O presidente da Assembleia Legislativa do Estado do Rio de Janeiro (Alerj), deputado Douglas Ruas (PL), encaminhou um pedido ao Supremo Tribunal Federal (STF) na última quinta-feira (23) para que seja autorizado a assumir interinamente a chefia do governo estadual. A solicitação ocorre em meio à indefinição da Corte sobre o modelo das próximas eleições para o mandato-tampão do Executivo fluminense.
Ruas foi recentemente eleito para presidir a Alerj, após a cassação do ex-deputado Rodrigo Bacellar (União) pelo Tribunal Superior Eleitoral (TSE). Essa decisão do TSE também tornou o ex-governador Cláudio Castro inelegível até o ano de 2030, gerando um vácuo na linha sucessória do estado.
Em sua argumentação ao Supremo, o novo presidente da Alerj destacou que a Constituição do Estado do Rio de Janeiro o coloca na linha sucessória, o que o habilitaria a comandar o estado provisoriamente. Com base nisso, o parlamentar defende que o atual governador interino, Ricardo Couto de Castro, presidente do Tribunal de Justiça do Rio de Janeiro (TJRJ), não deveria permanecer no cargo.
“Se permanência do presidente do Tribunal de Justiça no exercício da chefia do Executivo se legitimava, em caráter subsidiário, enquanto inexistente ou inviável a investidura do primeiro sucessor constitucional, a recomposição válida da presidência da Assembleia Legislativa faz cessar a causa impeditiva que autorizava o afastamento prático da linha sucessória prevista no art. 141 da Constituição do Estado do Rio de Janeiro”

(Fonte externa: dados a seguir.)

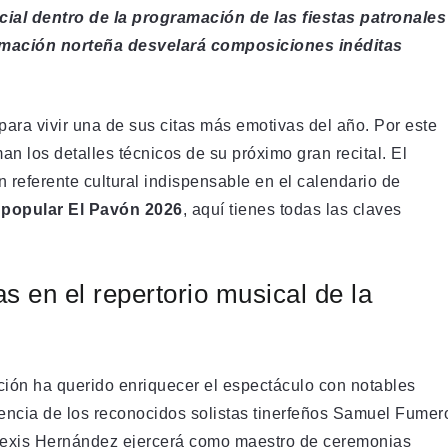
cial dentro de la programación de las fiestas patronales
ormación norteña desvelará composiciones inéditas
para vivir una de sus citas más emotivas del año. Por este
an los detalles técnicos de su próximo gran recital. El
 referente cultural indispensable en el calendario de
 popular El Pavón 2026
, aquí tienes todas las claves
s en el repertorio musical de la
zación ha querido enriquecer el espectáculo con notables
esencia de los reconocidos solistas tinerfeños Samuel Fumer
Alexis Hernández ejercerá como maestro de ceremonias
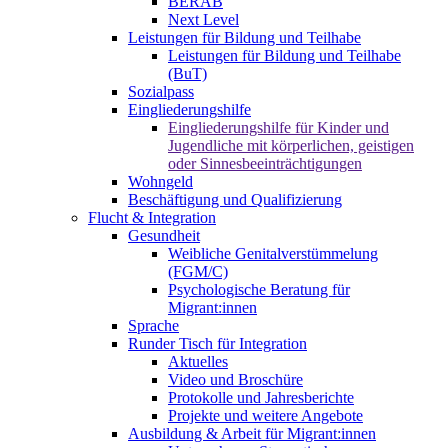
BERAB
Next Level
Leistungen für Bildung und Teilhabe
Leistungen für Bildung und Teilhabe
(BuT)
Sozialpass
Eingliederungshilfe
Eingliederungshilfe für Kinder und
Jugendliche mit körperlichen, geistigen
oder Sinnesbeeinträchtigungen
Wohngeld
Beschäftigung und Qualifizierung
Flucht & Integration
Gesundheit
Weibliche Genitalverstümmelung
(FGM/C)
Psychologische Beratung für
Migrant:innen
Sprache
Runder Tisch für Integration
Aktuelles
Video und Broschüre
Protokolle und Jahresberichte
Projekte und weitere Angebote
Ausbildung & Arbeit für Migrant:innen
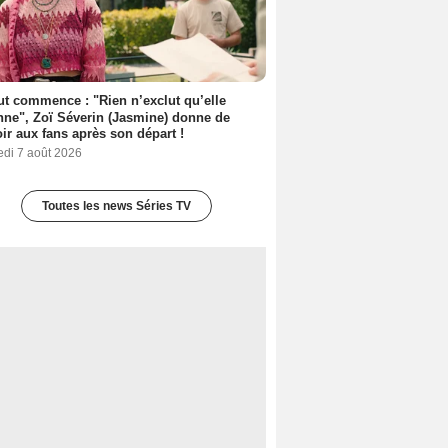
out commence : "Rien n’exclut qu’elle
nne", Zoï Séverin (Jasmine) donne de
oir aux fans après son départ !
edi 7 août 2026
Toutes les news Séries TV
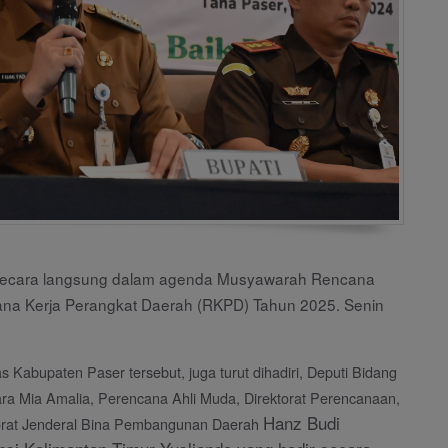
r secara langsung dalam agenda Musyawarah Rencana
 Kerja Perangkat Daerah (RKPD) Tahun 2025. Senin
 Kabupaten Paser tersebut, juga turut dihadiri, Deputi Bidang
ra Mia Amalia, Perencana Ahli Muda, Direktorat Perencanaan,
Hanz Budi
torat Jenderal Bina Pembangunan Daerah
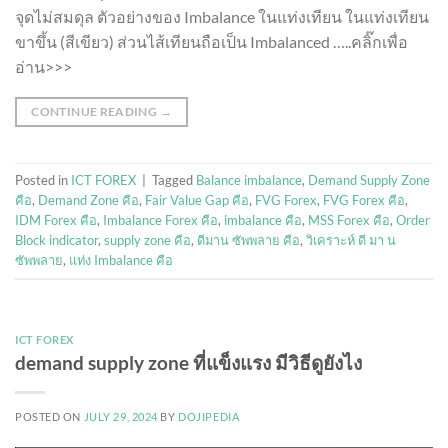
จุดไม่สมดุล ตัวอย่างของ Imbalance ในแท่งเทียน ในแท่งเทียน
ขาขึ้น (สีเขียว) ส่วนไส้เทียนถือเป็น Imbalanced …..คลิ๊กเพื่อ
อ่าน>>>
CONTINUE READING
→
Posted in
ICT FOREX
|
Tagged
Balance imbalance
,
Demand Supply Zone
คือ
,
Demand Zone คือ
,
Fair Value Gap คือ
,
FVG Forex
,
FVG Forex คือ
,
IDM Forex คือ
,
Imbalance Forex คือ
,
imbalance คือ
,
MSS Forex คือ
,
Order
Block indicator
,
supply zone คือ
,
ดีมาน ซัพพลาย คือ
,
วิเคราะห์ ดี มา น
ซัพพลาย
,
แท่ง Imbalance คือ
ICT FOREX
demand supply zone ที่แข็งแรง มีวิธีดูยังไง
POSTED ON
JULY 29, 2024
BY
DOJIPEDIA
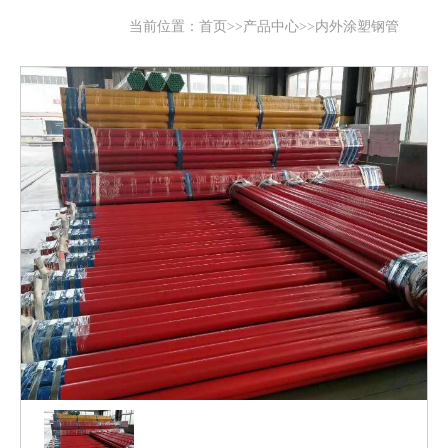
当前位置：
首页
>>
产品中心
>>
内外涂塑钢管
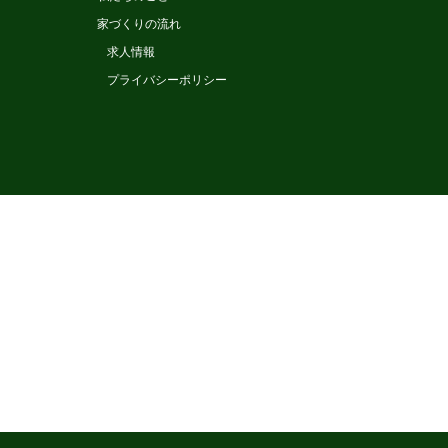
家づくりの流れ
求人情報
プライバシーポリシー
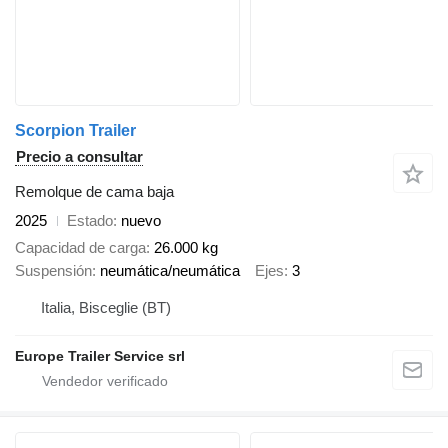
Scorpion Trailer
Precio a consultar
Remolque de cama baja
2025
Estado
nuevo
Capacidad de carga
26.000 kg
Suspensión
neumática/neumática
Ejes
3
Italia, Bisceglie (BT)
Europe Trailer Service srl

O requerimento de Douglas Ruas para assumir o governo foi direcionado ao ministro Luiz Fux, que atua como relator em uma das ações que definirá se as eleições para o mandato-tampão no Rio de Janeiro serão realizadas por voto popular direto ou por meio de votação indireta, com a participação dos deputados da Alerj.
No início da noite daquele mesmo dia, Douglas Ruas teve um encontro com o ministro Cristiano Zanin, que também é relator de uma das ações relacionadas às eleições no estado do Rio de Janeiro. Ao deixar a reunião, o presidente da Alerj optou por não se manifestar à imprensa.
O deputado federal Altineu Côrtes (PL-RJ), que esteve presente no encontro, informou que o ministro Zanin indicou a intenção de aguardar a decisão final da Corte sobre o mandato-tampão antes de deliberar sobre quem assumirá a governança do estado.
"Foi uma conversa institucional. O processo está com o ministro Flávio Dino, aguardando a publicação do acórdão"
O julgamento das eleições no Rio havia sido suspenso no dia 9 de abril, após um pedido de vista do ministro Flávio Dino. Segundo Dino, ele planeja retomar a análise do processo somente após a publicação do acórdão do julgamento do Tribunal Superior Eleitoral (TSE) que determinou a inelegibilidade do ex-governador Cláudio Castro.
A necessidade de realizar uma eleição para o mandato-tampão decorre de um completo esvaziamento da linha sucessória no Executivo fluminense. Em 23 de março, o ex-governador Cláudio Castro foi declarado inelegível pelo TSE, que, na ocasião, determinou que o pleito para preencher o cargo temporariamente fosse indireto.
No entanto, o Partido Social Democrático (PSD) contestou essa decisão no Supremo Tribunal Federal, argumentando a favor da realização de eleições diretas. Um dia antes do julgamento do caso, Castro renunciou ao mandato, uma ação que muitos interpretaram como uma estratégia para assegurar a realização de eleições indiretas.
A renúncia de Castro, que tinha até 4 de abril para se desincompatibilizar caso quisesse concorrer ao Senado, foi vista como uma forma de manter sua influência na escolha de um aliado para o governo interino. Um pleito direto, por outro lado, poderia beneficiar Eduardo Paes, do PSD, que é pré-candidato ao governo do Rio de Janeiro.
A linha sucessória já estava comprometida com a saída do ex-vice-governador Thiago Pampolha, em 2025, para ocupar uma cadeira no Tribunal de Contas do estado. Desde então, o Rio de Janeiro não possui vice-governador. O próximo na sequência, o ex-deputado estadual Rodrigo Bacellar, que presidia a Alerj, também foi cassado na mesma decisão do TSE que afetou Castro, e já havia deixado seu posto.
Atualmente, o cargo de governador interino do estado é ocupado por Ricardo Couto de Castro, presidente do Tribunal de Justiça.